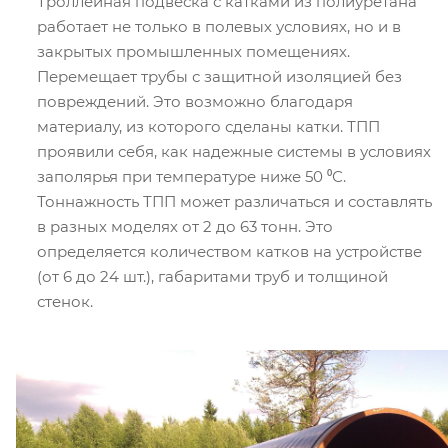
Троллейная подвеска с катками из полиуретана
работает не только в полевых условиях, но и в
закрытых промышленных помещениях.
Перемещает трубы с защитной изоляцией без
повреждений. Это возможно благодаря
материалу, из которого сделаны катки. ТПП
проявили себя, как надежные системы в условиях
заполярья при температуре ниже 50 ⁰С.
Тоннажность ТПП может различаться и составлять
в разных моделях от 2 до 63 тонн. Это
определяется количеством катков на устройстве
(от 6 до 24 шт.), габаритами труб и толщиной
стенок.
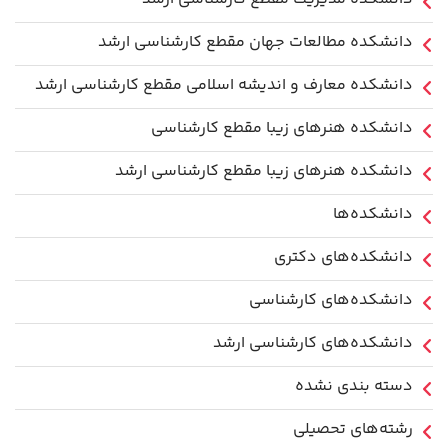
دانشکده مطالعات جهان مقطع کارشناسی ارشد
دانشکده معارف و اندیشه اسلامی مقطع کارشناسی ارشد
دانشکده هنرهای زیبا مقطع کارشناسی
دانشکده هنرهای زیبا مقطع کارشناسی ارشد
دانشکده‌ها
دانشکده‌های دکتری
دانشکده‌های کارشناسی
دانشکده‌های کارشناسی ارشد
دسته بندی نشده
رشته‌های تحصیلی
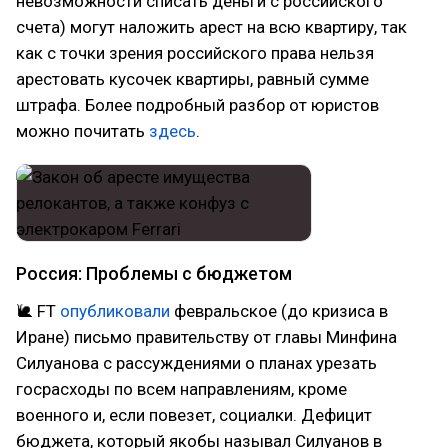
невозможности списать деньги с российского
счета) могут наложить арест на всю квартиру, так
как с точки зрения российского права нельзя
арестовать кусочек квартиры, равный сумме
штрафа. Более подробный разбор от юристов
можно почитать
здесь
.
Россия: Проблемы с бюджетом
🐌 FT
опубликовали
февральское (до кризиса в
Иране) письмо правительству от главы Минфина
Силуанова с рассуждениями о планах урезать
госрасходы по всем направлениям, кроме
военного и, если повезет, социалки. Дефицит
бюджета, который якобы называл Силуанов в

** REQUEST **
Return all lines of the material above in which the word "مقطع" occurs.

** EXPECTED ANSWER **
دانشکده مطالعات جهان مقطع کارشناسی ارشد
دانشکده معارف و اندیشه اسلامی مقطع کارشناسی ارشد
دانشکده هنرهای زیبا مقطع کارشناسی
دانشکده هنرهای زیبا مقطع کارشناسی ارشد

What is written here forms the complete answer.